## Exercise
Could you write the entries out again, exactly as they are?
Start of Block
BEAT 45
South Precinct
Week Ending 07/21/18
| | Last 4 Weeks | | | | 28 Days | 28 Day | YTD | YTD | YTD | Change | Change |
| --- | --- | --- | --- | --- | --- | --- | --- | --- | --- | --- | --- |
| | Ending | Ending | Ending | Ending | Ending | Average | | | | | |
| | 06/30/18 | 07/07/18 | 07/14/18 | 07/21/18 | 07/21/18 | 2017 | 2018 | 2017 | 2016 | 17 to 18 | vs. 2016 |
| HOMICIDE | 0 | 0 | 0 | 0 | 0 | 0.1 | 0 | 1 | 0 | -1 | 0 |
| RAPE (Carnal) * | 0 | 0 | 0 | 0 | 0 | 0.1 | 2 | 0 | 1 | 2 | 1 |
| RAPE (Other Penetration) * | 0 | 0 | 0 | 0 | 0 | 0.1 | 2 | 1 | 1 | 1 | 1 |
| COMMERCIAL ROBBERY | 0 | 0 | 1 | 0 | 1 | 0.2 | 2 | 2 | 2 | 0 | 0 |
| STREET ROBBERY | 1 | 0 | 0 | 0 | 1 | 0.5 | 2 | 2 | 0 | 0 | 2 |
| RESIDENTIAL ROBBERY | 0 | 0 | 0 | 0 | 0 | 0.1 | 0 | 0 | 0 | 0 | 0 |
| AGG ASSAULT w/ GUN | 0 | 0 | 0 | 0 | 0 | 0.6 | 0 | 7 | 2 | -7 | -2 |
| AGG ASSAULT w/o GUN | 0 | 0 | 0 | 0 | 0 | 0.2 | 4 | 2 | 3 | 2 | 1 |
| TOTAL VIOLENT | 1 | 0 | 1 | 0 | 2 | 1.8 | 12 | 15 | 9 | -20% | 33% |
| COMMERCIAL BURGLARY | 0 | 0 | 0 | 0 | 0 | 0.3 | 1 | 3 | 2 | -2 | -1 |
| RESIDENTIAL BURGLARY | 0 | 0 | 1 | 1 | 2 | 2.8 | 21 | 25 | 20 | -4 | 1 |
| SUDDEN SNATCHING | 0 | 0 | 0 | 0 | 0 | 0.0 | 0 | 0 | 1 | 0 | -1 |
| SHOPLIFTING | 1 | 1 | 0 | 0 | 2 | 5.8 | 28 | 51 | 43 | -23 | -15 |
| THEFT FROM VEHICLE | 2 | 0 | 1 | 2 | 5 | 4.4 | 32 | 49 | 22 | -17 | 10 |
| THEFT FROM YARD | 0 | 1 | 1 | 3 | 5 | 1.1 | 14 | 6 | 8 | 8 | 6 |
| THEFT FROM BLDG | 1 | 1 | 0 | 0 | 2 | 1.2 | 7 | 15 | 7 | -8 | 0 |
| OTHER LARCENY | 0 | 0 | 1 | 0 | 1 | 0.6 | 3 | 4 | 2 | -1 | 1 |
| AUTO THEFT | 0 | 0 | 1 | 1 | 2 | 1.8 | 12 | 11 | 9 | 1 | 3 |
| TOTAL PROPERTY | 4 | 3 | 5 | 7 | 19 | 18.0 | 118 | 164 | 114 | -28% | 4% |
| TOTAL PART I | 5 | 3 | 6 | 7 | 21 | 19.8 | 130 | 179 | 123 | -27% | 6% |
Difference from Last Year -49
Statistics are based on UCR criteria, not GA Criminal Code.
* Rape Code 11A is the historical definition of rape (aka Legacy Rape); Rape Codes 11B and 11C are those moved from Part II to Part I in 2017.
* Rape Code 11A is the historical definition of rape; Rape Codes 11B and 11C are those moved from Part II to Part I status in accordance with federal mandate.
End of Block
## Written answer
BEAT 45
South Precinct
Week Ending 07/21/18
| | Last 4 Weeks | | | | 28 Days | 28 Day | YTD | YTD | YTD | Change | Change |
| --- | --- | --- | --- | --- | --- | --- | --- | --- | --- | --- | --- |
| | Ending | Ending | Ending | Ending | Ending | Average | | | | | |
| | 06/30/18 | 07/07/18 | 07/14/18 | 07/21/18 | 07/21/18 | 2017 | 2018 | 2017 | 2016 | 17 to 18 | vs. 2016 |
| HOMICIDE | 0 | 0 | 0 | 0 | 0 | 0.1 | 0 | 1 | 0 | -1 | 0 |
| RAPE (Carnal) * | 0 | 0 | 0 | 0 | 0 | 0.1 | 2 | 0 | 1 | 2 | 1 |
| RAPE (Other Penetration) * | 0 | 0 | 0 | 0 | 0 | 0.1 | 2 | 1 | 1 | 1 | 1 |
| COMMERCIAL ROBBERY | 0 | 0 | 1 | 0 | 1 | 0.2 | 2 | 2 | 2 | 0 | 0 |
| STREET ROBBERY | 1 | 0 | 0 | 0 | 1 | 0.5 | 2 | 2 | 0 | 0 | 2 |
| RESIDENTIAL ROBBERY | 0 | 0 | 0 | 0 | 0 | 0.1 | 0 | 0 | 0 | 0 | 0 |
| AGG ASSAULT w/ GUN | 0 | 0 | 0 | 0 | 0 | 0.6 | 0 | 7 | 2 | -7 | -2 |
| AGG ASSAULT w/o GUN | 0 | 0 | 0 | 0 | 0 | 0.2 | 4 | 2 | 3 | 2 | 1 |
| TOTAL VIOLENT | 1 | 0 | 1 | 0 | 2 | 1.8 | 12 | 15 | 9 | -20% | 33% |
| COMMERCIAL BURGLARY | 0 | 0 | 0 | 0 | 0 | 0.3 | 1 | 3 | 2 | -2 | -1 |
| RESIDENTIAL BURGLARY | 0 | 0 | 1 | 1 | 2 | 2.8 | 21 | 25 | 20 | -4 | 1 |
| SUDDEN SNATCHING | 0 | 0 | 0 | 0 | 0 | 0.0 | 0 | 0 | 1 | 0 | -1 |
| SHOPLIFTING | 1 | 1 | 0 | 0 | 2 | 5.8 | 28 | 51 | 43 | -23 | -15 |
| THEFT FROM VEHICLE | 2 | 0 | 1 | 2 | 5 | 4.4 | 32 | 49 | 22 | -17 | 10 |
| THEFT FROM YARD | 0 | 1 | 1 | 3 | 5 | 1.1 | 14 | 6 | 8 | 8 | 6 |
| THEFT FROM BLDG | 1 | 1 | 0 | 0 | 2 | 1.2 | 7 | 15 | 7 | -8 | 0 |
| OTHER LARCENY | 0 | 0 | 1 | 0 | 1 | 0.6 | 3 | 4 | 2 | -1 | 1 |
| AUTO THEFT | 0 | 0 | 1 | 1 | 2 | 1.8 | 12 | 11 | 9 | 1 | 3 |
| TOTAL PROPERTY | 4 | 3 | 5 | 7 | 19 | 18.0 | 118 | 164 | 114 | -28% | 4% |
| TOTAL PART I | 5 | 3 | 6 | 7 | 21 | 19.8 | 130 | 179 | 123 | -27% | 6% |
Difference from Last Year -49
Statistics are based on UCR criteria, not GA Criminal Code.
* Rape Code 11A is the historical definition of rape (aka Legacy Rape); Rape Codes 11B and 11C are those moved from Part II to Part I in 2017.
* Rape Code 11A is the historical definition of rape; Rape Codes 11B and 11C are those moved from Part II to Part I status in accordance with federal mandate.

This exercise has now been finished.